Le « grand gouffre » du retour à la terre pour les skippers du Vendée Globe

Par Epoch Times avec AFP
13 mars 2021 14:14 Mis à jour: 13 mars 2021 14:14

« Il y a un grand gouffre quand on s’arrête »: la fin du Vendée Globe est synonyme pour les navigateurs d’un grand soulagement et de moments d’intense bonheur, mais aussi d’une lente convalescence tant physique que psychologique.

« Les premières heures sont géniales, tout se passe bien, c’est les retrouvailles, la première douche, la première nuit, et puis après il y a toute la fatigue qui te tombe dessus », témoigne Jérémie Beyou quelques semaines après son arrivée, le 6 février, dans le port vendéen des Sables d’Olonne.

« Il y a un grand gouffre quand on s’arrête », assure le skipper de Charal, 44 ans, disant avoir réalisé depuis son arrivée un bilan médical mais aussi psychologique.

« Je passe un peu par tous les états dans une même journée ces jours-ci », raconte celui qui était parti grand favori mais est arrivé en 13e position en raison d’avaries. « Je ne dors que d’un œil ou d’une oreille comme si j’étais toujours sur le bateau et que je m’attendais à ce qu’il se passe quelque chose », explique le marin qui participait à son 4e Vendée Globe.

Des questions existentielles

« Ils ont vécu quelque chose que nous, terriens, on n’a pas l’occasion de vivre, atterrir après ça ce n’est pas simple », analyse Jean-Yves Chauve, médecin de la course depuis sa première édition en 1989, assurant avoir « connu un divorce au large ». « Il y a des questions existentielles qui peuvent se poser », note-t-il.

Des tels changements de vie restent cependant assez exceptionnels et le plus compliqué reste la gestion du vide qui peut se faire ressentir quelques jours ou semaines après l’arrivée.

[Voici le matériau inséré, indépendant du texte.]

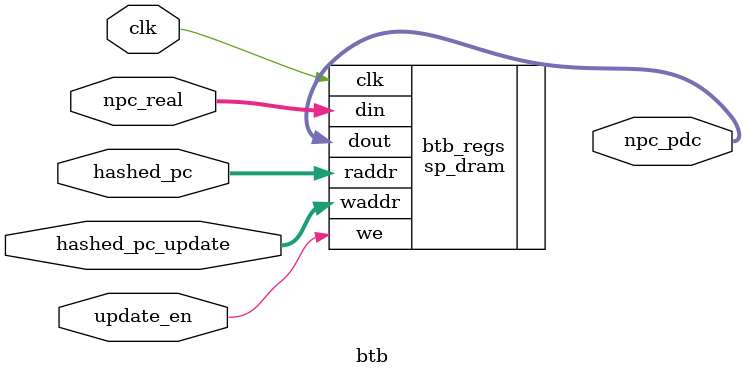
<source format=v>
module btb#(
    parameter gh_width = 14,
              ADDR_WIDTH = 30
)(
    input clk,
    //query
    input [gh_width-1:0]hashed_pc,//hash(pc,gh)
    output [ADDR_WIDTH-1:0]npc_pdc,
    //update
    input [gh_width-1:0]hashed_pc_update,
    input [ADDR_WIDTH-1:0]npc_real,
    input update_en
);

    sp_dram#(
        .ADDR_WIDTH(gh_width),
        .DATA_WIDTH(ADDR_WIDTH),
        .INIT_NUM(30'h0700_0000)
    )
    btb_regs(
        .clk(clk),
        .raddr(hashed_pc),
        .dout(npc_pdc),
        .waddr(hashed_pc_update),
        .din(npc_real),
        .we(update_en)
    );
endmodule
</source>
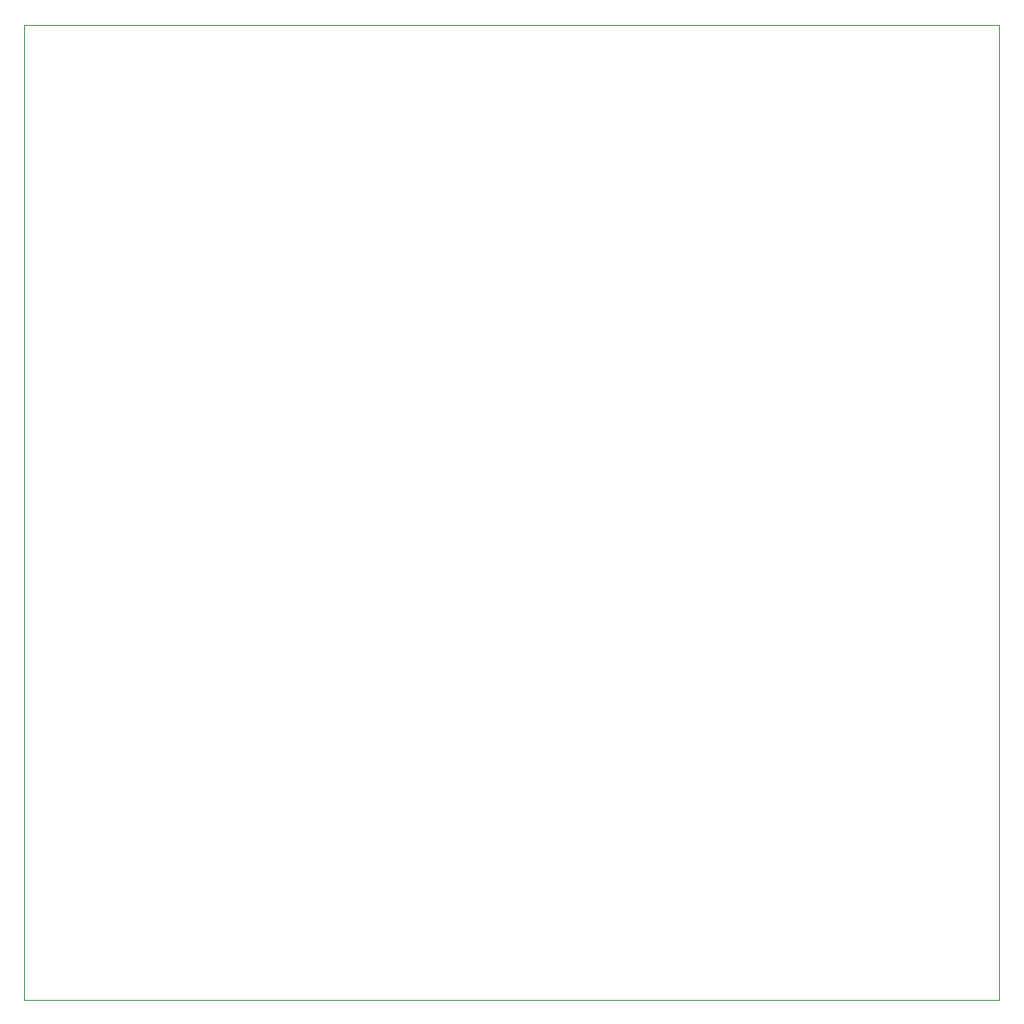
<source format=gbr>
%TF.GenerationSoftware,Altium Limited,Altium Designer,18.1.7 (191)*%
G04 Layer_Color=0*
%FSLAX43Y43*%
%MOMM*%
%TF.FileFunction,Profile,NP*%
%TF.Part,Single*%
G01*
G75*
%TA.AperFunction,Profile*%
%ADD44C,0.025*%
D44*
X0Y0D02*
X92456D01*
Y92456D01*
X0D01*
Y0D01*
%TF.MD5,7e6dbaf4df8a6f7b746ac0bbbc262de8*%
M02*

</source>
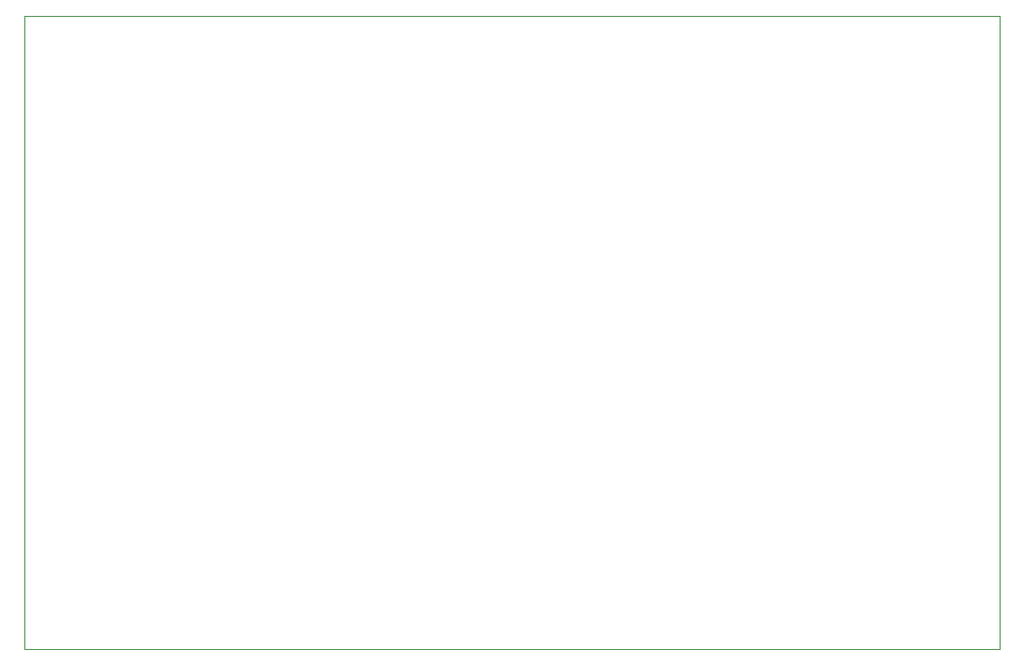
<source format=gbr>
%TF.GenerationSoftware,KiCad,Pcbnew,9.0.7*%
%TF.CreationDate,2026-01-28T19:42:25+01:00*%
%TF.ProjectId,pico-radio-9-k_toldalas,7069636f-2d72-4616-9469-6f2d392d6be9,rev?*%
%TF.SameCoordinates,Original*%
%TF.FileFunction,Profile,NP*%
%FSLAX46Y46*%
G04 Gerber Fmt 4.6, Leading zero omitted, Abs format (unit mm)*
G04 Created by KiCad (PCBNEW 9.0.7) date 2026-01-28 19:42:25*
%MOMM*%
%LPD*%
G01*
G04 APERTURE LIST*
%TA.AperFunction,Profile*%
%ADD10C,0.050000*%
%TD*%
G04 APERTURE END LIST*
D10*
X140250000Y-30000000D02*
X52250000Y-30000000D01*
X140250000Y-31500000D02*
X140250000Y-30000000D01*
X52250000Y-30000000D02*
X52250000Y-86750000D01*
X52250000Y-87250000D02*
X140250000Y-87250000D01*
X52250000Y-86750000D02*
X52250000Y-87250000D01*
X140250000Y-86750000D02*
X140250000Y-87250000D01*
X140250000Y-86750000D02*
X140250000Y-31500000D01*
M02*

</source>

« Une fois qu’on est monté en haut de l’Everest il faut en revenir, mais qu’est-ce qu’on fait après ? Y retourner c’est presque la solution de facilité », juge le Dr Chauve.

Encore de belles courses à venir

« Pendant plusieurs années j’ai mangé, j’ai dormi Vendée Globe, jour et nuit. J’aurais pu effectivement ressentir ce vide une fois ce gros objectif terminé, mais heureusement j’ai encore de belles courses à venir cette année et l’année prochaine, ça me permet de me concentrer là-dessus », note Charlie Dalin, se réjouissant de ne pas souffrir du « fameux Vendée Blues », cette décompression qui peut accompagner le retour à la terre ferme.

Le navigateur de 36 ans remettra son titre en jeu en novembre lors de la Transat Jacques-Vabre avant de participer à la Route du Rhum en 2022. Dans son chantier de Concarneau, il s’affaire ainsi autour de son bateau en cours de modification afin de « le rendre encore plus fiable et performant ». 

Physiquement en revanche, le retour n’a pas été simple pour le navigateur normand qui s’est classé deuxième pour sa première participation. « J’ai un peu mal partout, aux genoux, aux articulations, je sens que je ne peux pas me permettre de forcer, le corps ne suivrait pas », décrit-il, au terme d’une séance d’entraînement avec le pôle Finistère course au large.

En convalescence du Vendée Globe

Bien qu’extrême, l’épreuve, autour du monde en solitaire et sans escale, n’en reste pas moins une « course de sédentaires », note le Dr Chauve. « Les navigateurs vivent assis sur le bateau, il y a une importante fonte musculaire au niveau des membres inférieurs », explique-t-il.

Charlie Dalin est « extrêmement fatigué », confirme Ronan Martin, son préparateur physique. « Il a du mal à se remettre dans le bain », poursuit-il, évaluant à trois mois encore le temps nécessaire pour qu’il retrouve sa forme d’avant. Il a « perdu en puissance, en force et en endurance », énumère-t-il.

« Il y a un temps d’adaptation c’est sûr », résume Jean Le Cam, arrivé au pied du podium après un spectaculaire sauvetage de son concurrent Kévin Escoffier. « On est un peu décalé… voilà, t’es un peu dans les nuages », décrit le skipper de 61 ans après un temps de pause, disant prendre pour sa part les choses « au jour le jour ». « On est en convalescence du Vendée Globe quoi ».